Ich dachte an einige Geschäfte, die ich kaufen konnte und in denen ich zu verweilen vorgab. Doch erneut stellte sich die Frage. Plötzliche Besuche des Königs oder verräterische Münder und Blicke konnten meinen Tod bedeuten.
Letztendlich kam ich auf nur eine Möglichkeit.
Einen Doppelgänger. Eine junge Frau, die ab und zu für mich agieren konnte. Ich musste den König liebkosen, verwöhnen, bei Seite stehen, genau dann, wenn sie Unruhen stiften würde.
Ein paar Mal, immer mal wieder, und er würde nicht einmal darüber nachdenken, dass ich in irgendwelche Revolutionsgruppen integriert war.
"Darf ich die werte Schneiderin zu mir bestellen?", fragte ich höflich, "Es gibt letzte Änderungen an dem Kleid."
Der König nickte. "Ihr müsst mich nicht fragen.", antwortete er, "Holt sie zu euch, wann immer es euch beliebt. Ihr solltet die schönsten Kleider im ganzen Königreich tragen."
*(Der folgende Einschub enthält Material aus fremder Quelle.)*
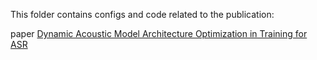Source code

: This folder contains configs and code related to the publication: 

paper [Dynamic Acoustic Model Architecture Optimization in Training for ASR]()
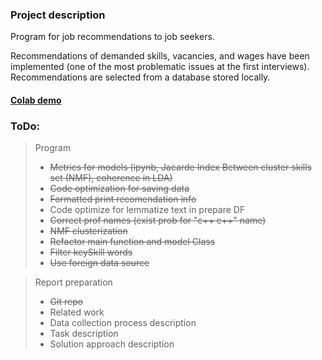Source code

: ### Project description

Program for job recommendations to job seekers.

Recommendations of demanded skills, vacancies, and wages have been implemented (one of the most problematic issues at 
the first interviews). Recommendations are selected from a database stored locally.
#### [Colab demo](https://colab.research.google.com/drive/1EfZaISinrE69M_mJ6qTiUmRdKxoSiS6l#scrollTo=zXxYO9fwQLA2)
### ToDo:
> Program
> * ~~Metrics for models (ipynb, Jacarde Index Between cluster skills set (NMF), coherence in LDA)~~
> * ~~Code optimization for saving data~~
> * ~~Formatted print recomendation info~~
> * Code optimize for lemmatize text in prepare DF
> * ~~Correct prof names (exist prob for "c++ c++" name)~~
> * ~~NMF clusterization~~
> * ~~Refactor main function and model Class~~
> * ~~Filter keySkill words~~
> * ~~Use foreign data source~~

> Report preparation
> * ~~Git repo~~
> * Related work
> * Data collection process description
> * Task description
> * Solution approach description

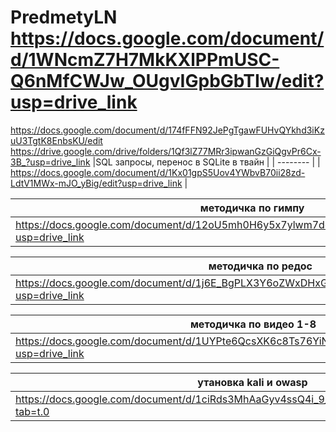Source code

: # PredmetyLN https://docs.google.com/document/d/1WNcmZ7H7MkKXlPPmUSC-Q6nMfCWJw_OUgvIGpbGbTIw/edit?usp=drive_link
https://docs.google.com/document/d/174fFFN92JePgTgawFUHvQYkhd3iKzuU3TgtK8EnbsKU/edit
https://drive.google.com/drive/folders/1Qf3lZ77MRr3ipwanGzGiQgvPr6Cx-3B_?usp=drive_link
|SQL запросы, перенос в SQLite в твайн |
| -------- |
| https://docs.google.com/document/d/1Kx01gpS5Uov4YWbvB70ii28zd-LdtV1MWx-mJO_yBig/edit?usp=drive_link |

| методичка по гимпу |
| -------- |
| https://docs.google.com/document/d/12oU5mh0H6y5x7ylwm7dd0I1lxeCWp1oTNDIJxEIMl84/edit?usp=drive_link |

| методичка по редос |
| -------- |
| https://docs.google.com/document/d/1j6E_BgPLX3Y6oZWxDHxGwNbI7qQiwt6GvO9v5WN1DDw/edit?usp=drive_link |

| методичка по видео 1-8 |
| -------- |
| https://docs.google.com/document/d/1UYPte6QcsXK6c8Ts76YiN4kMGIoCTICywq5fAPM7rvU/edit?usp=drive_link |

| утановка kali и owasp |
| -------- |
| https://docs.google.com/document/d/1ciRds3MhAaGyv4ssQ4i_9_ZMST239ZvnPD8qGvknNfA/edit?tab=t.0 |



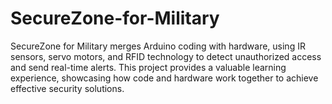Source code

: # SecureZone-for-Military
SecureZone for Military merges Arduino coding with hardware, using IR sensors, servo motors, and RFID technology to detect unauthorized access and send real-time alerts. This project provides a valuable learning experience, showcasing how code and hardware work together to achieve effective security solutions.
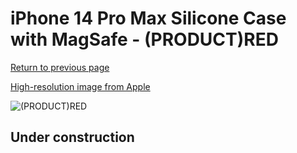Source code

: # iPhone 14 Pro Max Silicone Case with MagSafe - (PRODUCT)RED

[Return to previous page](/iphone_14)

[High-resolution image from Apple](https://store.storeimages.cdn-apple.com/8756/as-images.apple.com/is/MPTR3?wid=4500&hei=4500&fmt=png)

<div style="width: 500px"><img src="/everyphone/MPTR3.png" alt="(PRODUCT)RED"></div>

## Under construction
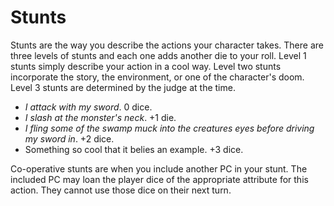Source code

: # Stunts

Stunts are the way you describe the actions your character takes. There are three levels of stunts and each one adds another die to your roll. Level 1 stunts simply describe your action in a cool way. Level two stunts incorporate the story, the environment, or one of the character's doom. Level 3 stunts are determined by the judge at the time.

- *I attack with my sword*. 0 dice.
- *I slash at the monster's neck*. +1 die.
- *I fling some of the swamp muck into the creatures eyes before driving my sword in*. +2 dice.
- Something so cool that it belies an example. +3 dice.

Co-operative stunts are when you include another PC in your stunt. The included PC may loan the player dice of the appropriate attribute for this action. They cannot use those dice on their next turn.

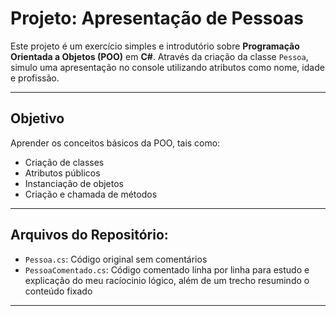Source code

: # Projeto: Apresentação de Pessoas

Este projeto é um exercício simples e introdutório sobre **Programação Orientada a Objetos (POO)** em **C#**. Através da criação da classe `Pessoa`, simulo uma apresentação no console utilizando atributos como nome, idade e profissão.

---

##  Objetivo

Aprender os conceitos básicos da POO, tais como:
- Criação de classes
- Atributos públicos
- Instanciação de objetos
- Criação e chamada de métodos

---

##  Arquivos do Repositório:

- `Pessoa.cs`: Código original sem comentários
- `PessoaComentado.cs`: Código comentado linha por linha para estudo e explicação do meu racíocinio lógico, além de um trecho resumindo o conteúdo fixado

---

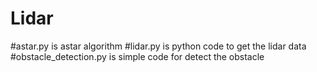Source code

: # Lidar

#astar.py is astar algorithm
#lidar.py is python code to get the lidar data
#obstacle_detection.py is simple code for detect the obstacle

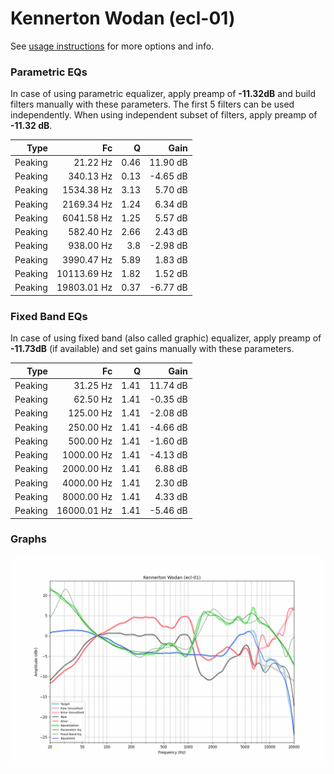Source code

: # Kennerton Wodan (ecl-01)
See [usage instructions](https://github.com/jaakkopasanen/AutoEq#usage) for more options and info.

### Parametric EQs
In case of using parametric equalizer, apply preamp of **-11.32dB** and build filters manually
with these parameters. The first 5 filters can be used independently.
When using independent subset of filters, apply preamp of **-11.32 dB**.

| Type    | Fc          |    Q | Gain     |
|--------:|------------:|-----:|---------:|
| Peaking | 21.22 Hz    | 0.46 | 11.90 dB |
| Peaking | 340.13 Hz   | 0.13 | -4.65 dB |
| Peaking | 1534.38 Hz  | 3.13 | 5.70 dB  |
| Peaking | 2169.34 Hz  | 1.24 | 6.34 dB  |
| Peaking | 6041.58 Hz  | 1.25 | 5.57 dB  |
| Peaking | 582.40 Hz   | 2.66 | 2.43 dB  |
| Peaking | 938.00 Hz   | 3.8  | -2.98 dB |
| Peaking | 3990.47 Hz  | 5.89 | 1.83 dB  |
| Peaking | 10113.69 Hz | 1.82 | 1.52 dB  |
| Peaking | 19803.01 Hz | 0.37 | -6.77 dB |

### Fixed Band EQs
In case of using fixed band (also called graphic) equalizer, apply preamp of **-11.73dB**
(if available) and set gains manually with these parameters.

| Type    | Fc          |    Q | Gain     |
|--------:|------------:|-----:|---------:|
| Peaking | 31.25 Hz    | 1.41 | 11.74 dB |
| Peaking | 62.50 Hz    | 1.41 | -0.35 dB |
| Peaking | 125.00 Hz   | 1.41 | -2.08 dB |
| Peaking | 250.00 Hz   | 1.41 | -4.66 dB |
| Peaking | 500.00 Hz   | 1.41 | -1.60 dB |
| Peaking | 1000.00 Hz  | 1.41 | -4.13 dB |
| Peaking | 2000.00 Hz  | 1.41 | 6.88 dB  |
| Peaking | 4000.00 Hz  | 1.41 | 2.30 dB  |
| Peaking | 8000.00 Hz  | 1.41 | 4.33 dB  |
| Peaking | 16000.01 Hz | 1.41 | -5.46 dB |

### Graphs
![](./Kennerton%20Wodan%20(ecl-01).png)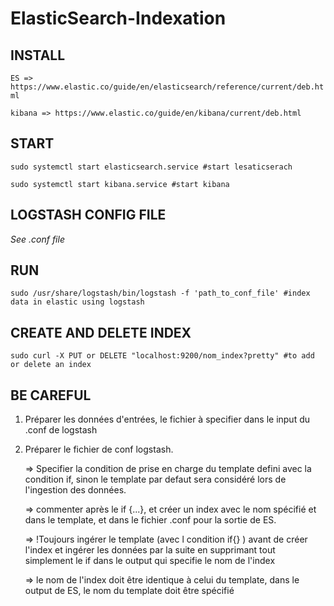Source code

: # ElasticSearch-Indexation

## INSTALL
`
ES => https://www.elastic.co/guide/en/elasticsearch/reference/current/deb.html
`

`
kibana => https://www.elastic.co/guide/en/kibana/current/deb.html
`

## START
`
sudo systemctl start elasticsearch.service #start lesaticserach
`

`
sudo systemctl start kibana.service #start kibana
`

## LOGSTASH CONFIG FILE

_See .conf file_

## RUN 
`
sudo /usr/share/logstash/bin/logstash -f 'path_to_conf_file' #index data in elastic using logstash
`

## CREATE AND DELETE INDEX

`
sudo curl -X PUT or DELETE "localhost:9200/nom_index?pretty" #to add or delete an index
`

## BE CAREFUL
1) Préparer les données d'entrées, le fichier à specifier dans le input du .conf de logstash

3) Préparer le fichier de conf logstash. 

	=> Specifier la condition de prise en charge du template defini avec la condition if, sinon le template par defaut sera considéré lors de l'ingestion des données.
	
	=> commenter après le if {...}, et créer un index avec le nom spécifié et dans le template, et dans le fichier .conf pour la sortie de ES.
	
	=> !Toujours ingérer le template (avec l condition if{} ) avant de créer l'index et ingérer les données par la suite en supprimant tout simplement le if dans le output qui specifie le nom de l'index
	
	=> le nom de l'index doit être identique à celui du template, dans le output de ES, le nom du template doit être spécifié


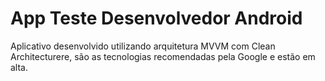 # App Teste Desenvolvedor Android

Aplicativo desenvolvido utilizando arquitetura MVVM com Clean Architecturere, são as tecnologias recomendadas pela Google e estão em alta.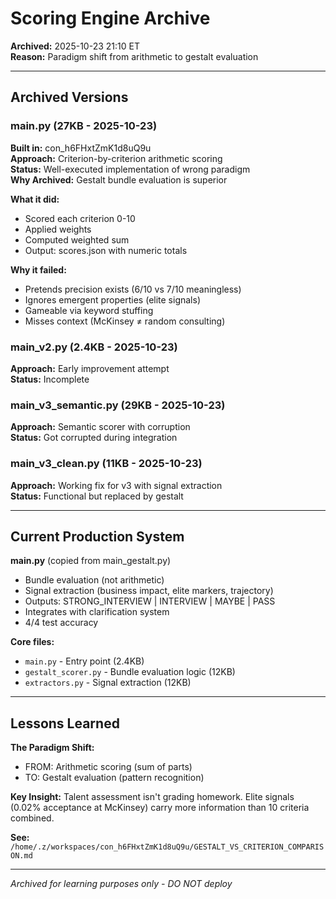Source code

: # Scoring Engine Archive

**Archived:** 2025-10-23 21:10 ET  
**Reason:** Paradigm shift from arithmetic to gestalt evaluation

---

## Archived Versions

### main.py (27KB - 2025-10-23)
**Built in:** con_h6FHxtZmK1d8uQ9u  
**Approach:** Criterion-by-criterion arithmetic scoring  
**Status:** Well-executed implementation of wrong paradigm  
**Why Archived:** Gestalt bundle evaluation is superior

**What it did:**
- Scored each criterion 0-10
- Applied weights
- Computed weighted sum
- Output: scores.json with numeric totals

**Why it failed:**
- Pretends precision exists (6/10 vs 7/10 meaningless)
- Ignores emergent properties (elite signals)
- Gameable via keyword stuffing
- Misses context (McKinsey ≠ random consulting)

### main_v2.py (2.4KB - 2025-10-23)
**Approach:** Early improvement attempt  
**Status:** Incomplete

### main_v3_semantic.py (29KB - 2025-10-23)
**Approach:** Semantic scorer with corruption  
**Status:** Got corrupted during integration

### main_v3_clean.py (11KB - 2025-10-23)
**Approach:** Working fix for v3 with signal extraction  
**Status:** Functional but replaced by gestalt

---

## Current Production System

**main.py** (copied from main_gestalt.py)
- Bundle evaluation (not arithmetic)
- Signal extraction (business impact, elite markers, trajectory)
- Outputs: STRONG_INTERVIEW | INTERVIEW | MAYBE | PASS
- Integrates with clarification system
- 4/4 test accuracy

**Core files:**
- `main.py` - Entry point (2.4KB)
- `gestalt_scorer.py` - Bundle evaluation logic (12KB)
- `extractors.py` - Signal extraction (12KB)

---

## Lessons Learned

**The Paradigm Shift:**
- FROM: Arithmetic scoring (sum of parts)
- TO: Gestalt evaluation (pattern recognition)

**Key Insight:** Talent assessment isn't grading homework. Elite signals (0.02% acceptance at McKinsey) carry more information than 10 criteria combined.

**See:** `/home/.z/workspaces/con_h6FHxtZmK1d8uQ9u/GESTALT_VS_CRITERION_COMPARISON.md`

---

*Archived for learning purposes only - DO NOT deploy*
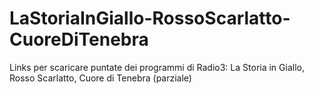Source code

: # LaStoriaInGiallo-RossoScarlatto-CuoreDiTenebra
Links per scaricare puntate dei programmi di Radio3: La Storia in Giallo, Rosso Scarlatto, Cuore di Tenebra (parziale)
Ich verbeugte mich sanft im Sitzen.
Venezia war eine wunderschöne Stadt, bemerkte ich, als ich so hinab zu den Häusern sah. So schön, dass ein Außenstehender es nicht gewagt hätte den Frieden hier in Frage zu stellen.
Doch der König beachtete nicht die Stadt. Nein, er musterte nur mich. Besah meinen Körper, meinen Busen, der durch das Kleid sehr viel voller wirkte, als er eigentlich war. Ich schluckte schwer.
"Warum seht ihr mich so an?", fragte ich schüchtern.
Er lächelte, lächelte mich an wie ein Liebender seine Liebste, wie ein Künstler seine Muse, wie ein Musiker sein bestes Lied, wie der Direktor sein größtes Theaterstück, wie der Dichter das Gedicht, das tausende zu Tränen rührte.
"Ihr seid die schönste Frau, die ich jemals in meinem Leben sah. Ihr seid schöner als Venzia, Firenze und Roma zusammen, Tenerezza."
"Ich bin mir sicher ihr saht schon schönere Frauen.", antwortete ich leise, "Doch ihr ehrt mich, meine Majestät."
Er kam näher, ganz nah, legte seine Hand auf meinen Schenkel. "Bei Gott, noch lass ich euch so etwas durchgehen, noch geziemt es sich so, doch wenn ihr erst einmal nackt in meinem Bett liegt möchte ich aus eurem Mund nie wieder die Worte Herr, Majestät oder König hören. Dann bin ich nur noch eines. Emilio Cafissi. Dein treuer Ehemann. Keine Kurtisanen werde ich mir halten, so wie es die Säcke der Grafschaften tun. Ihr mögt es nicht glauben, doch ich bin ein liebevoller Gatte. Ich glaube an die Treue und an Liebe."
Mein Atem beschleunigte sich, er fuhr mit seiner Hand ein wenig höher.
Was war er nur, dieser König? Ein liebevoller Barbar? Ein barbarischer Liebhaber?
Wie sollte ich nur glauben, dass er tatsächlich solcherlei Schandtaten befohlen haben soll, wenn er mich mit solchem Respekt behandelte.
"Eure Worte sind Gold wert, in der heutigen Zeit.", erwiderte ich und spreizte die Beine ein wenig mehr, um meine Pflicht zu erfüllen. Doch es störte mich nicht sonderlich, der Eckel war wie verflogen. "Bleibt ihnen treu.", flüsterte ich leise, "Dann wird euch Gott gnädig sein."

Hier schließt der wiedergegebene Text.